Author: Dale Roberts, Direct I/O and Windows NT
Here are two helpful hints to get you going with GIVEIO. The first
section below mentions the INSTDRV utility that is provided with the
Microsoft DDK. If you do not have access to the DDK, you can use Paula
Tomlinson's program LOADDRV instead. She describes it in her May 1995
article in Windows/DOS Developer's Journal (now Windows Developer's
Journal). You can get the program from their FTP site at:
ftp://ftp.mfi.com/pub/windev/1995/may95.zip.
------------------------------------------------------------------
Device Driver Installation Made Easy
The Microsoft NT Device Driver Kit documentation implies in several
places that there are several steps involved in installing a device driver
and making it accessible to a Win32 application. It explains that you
should edit the registry manually and then reboot the system. But
device drivers are dynamically loadable and unloadable in NT, and the
DDK comes with a very handy utility called INSTDRV that
demonstrates this facility in a very practical manner.

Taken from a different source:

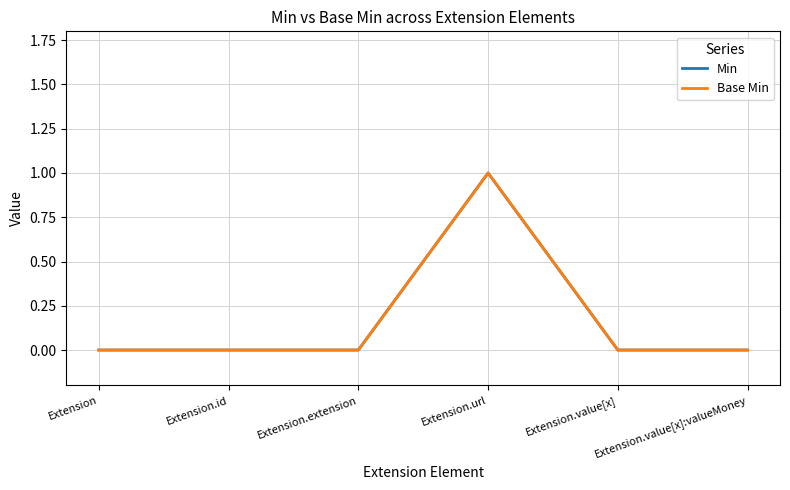

Is this an area chart (filled region under the line)?

No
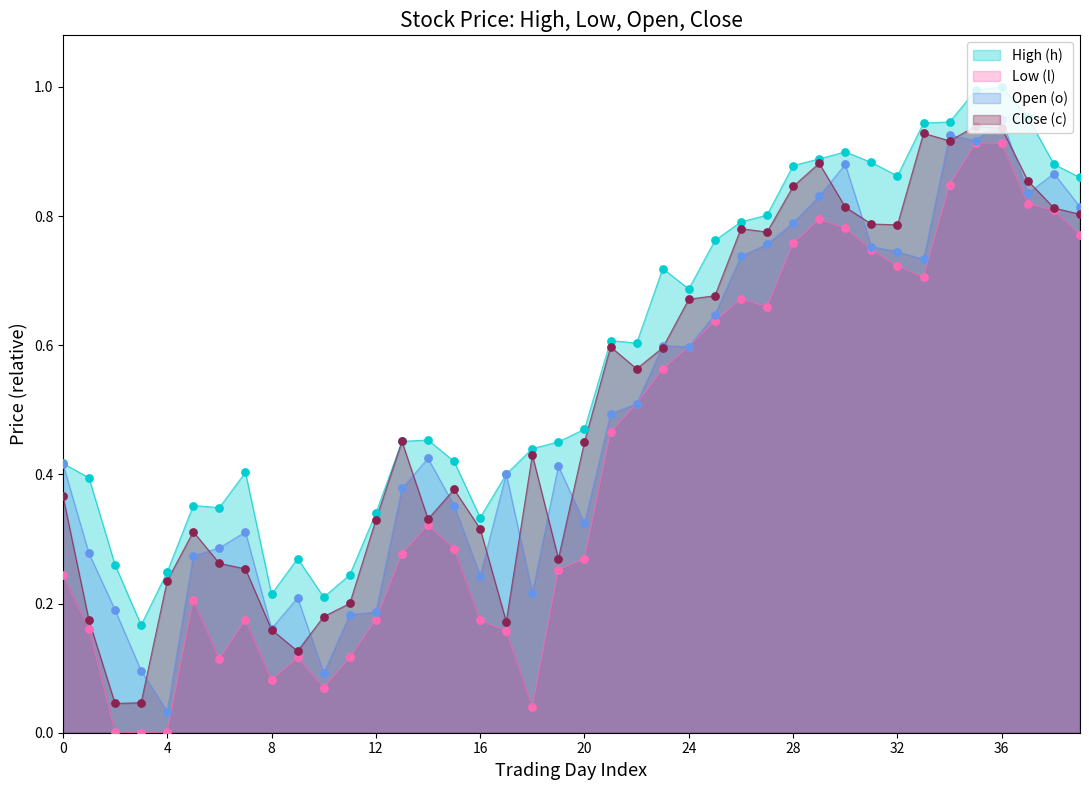

Which series has the largest Y range (max minus min)?

Open (o)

INSTDRV is a console application that will register, load, and start a
kernel mode device driver. It does not require you to edit the registry
manually or reboot the computer. On the command line you simply
give the name of your device driver and the complete path to the .SYS
file (which does not need to be in the system's DRIVERS directory).
After this command is executed, you will find that the driver has been
registered with the system and appears in the Devices applet in the
control panel. If you give the word remove instead of the path, the
driver is removed from the system and taken out of the driver database.

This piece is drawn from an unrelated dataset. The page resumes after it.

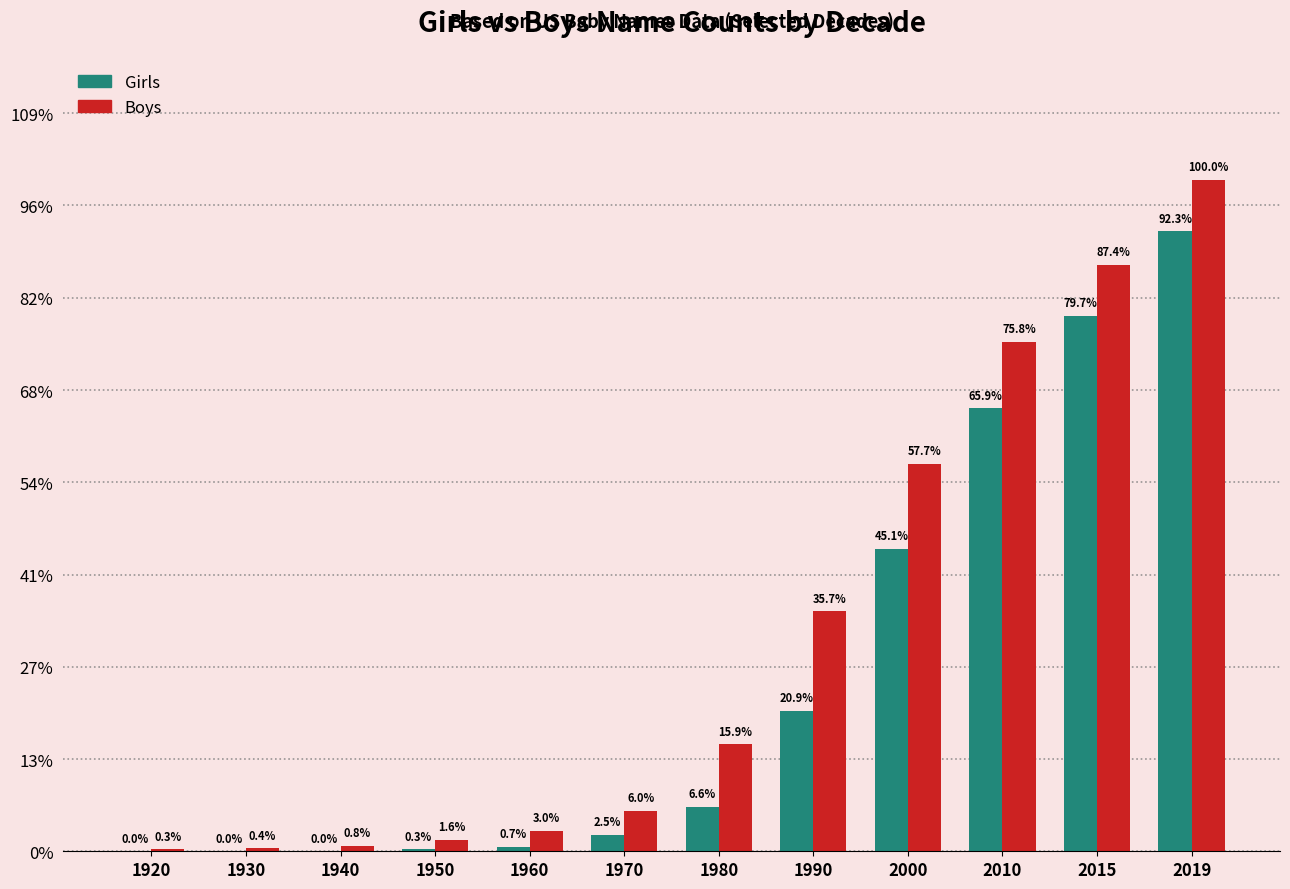

Are the bars horizontal?

No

Once the driver is loaded and started, you can use the control panel's
Devices applet to start and stop it, or you can use the net start and net
stop commands (these are much faster) from a console window. When
a kernel mode device is stopped, it is in also unloaded from memory.
The next time you start the device, a fresh copy of the driver is read
from the hard drive, if it has been modified. This makes it very
convenient to develop device drivers, since you can go through the
modify, stop, start cycle repeatedly without ever needing to reboot. If
you need your driver to load at boot time, you can go into the Devices
applet and change its startup mode to boot.
The other component that is needed to make the driver visible to user
mode applications, so they can use CreateFile() calls to access the
driver, is registering the name in the DOS Devices name space. This
can be done, as documented in the DDK, by editing the registry
manually and rebooting. Or, much more simply, the kernel mode
driver can call the IoCreateSymbolicLink() function to register the
name itself. The GIVEIO driver shown in Listing Four uses the later
technique. Once the name is registered, user mode applications can get
a file handle to the device driver by calling CreateFile() with the driver
name as the file parameter, but preceding the driver name with the
special cookie \\.\. The TESTIO application in Listing Five uses this
technique.
------------------------------------------------------------------
Quick Trick: Using DEBUG With Port I/O
Sometimes you just need to do a quick I/O operation to a port. In DOS,
you could use the DEBUG program to accomplish this. In NT, once
you have the GIVEIO device driver up and running, you can once
again use DEBUG for port I/O. If you look at the source code for the
test application, you'll see that all it does is open and close the GIVEIO
device driver. It uses the special cookie \\.\ before the driver name in
order to access it. Without modifying DEBUG, you can have it open
this device driver by simply typing debug \\.\giveio in an NT console
window. You will get an error message complaining that the file
\\.\giveio is not found, but it will give DEBUG I/O access anyway.
Subsequent DOS applications that are run from this console window
will also have I/O access.
WIN32 applications executed from this console window will still cause
exceptions. This is because DEBUG (and any other DOS application)
runs in the context of the VDM (Virtual DOS Machine) process of the
console box, whereas each WIN32 application gets its own process.
The VDM process stays active as long as the console window is open,
but each WIN32 application creates a brand new process with the
IOPM offset initialized to point beyond the end of the TSS.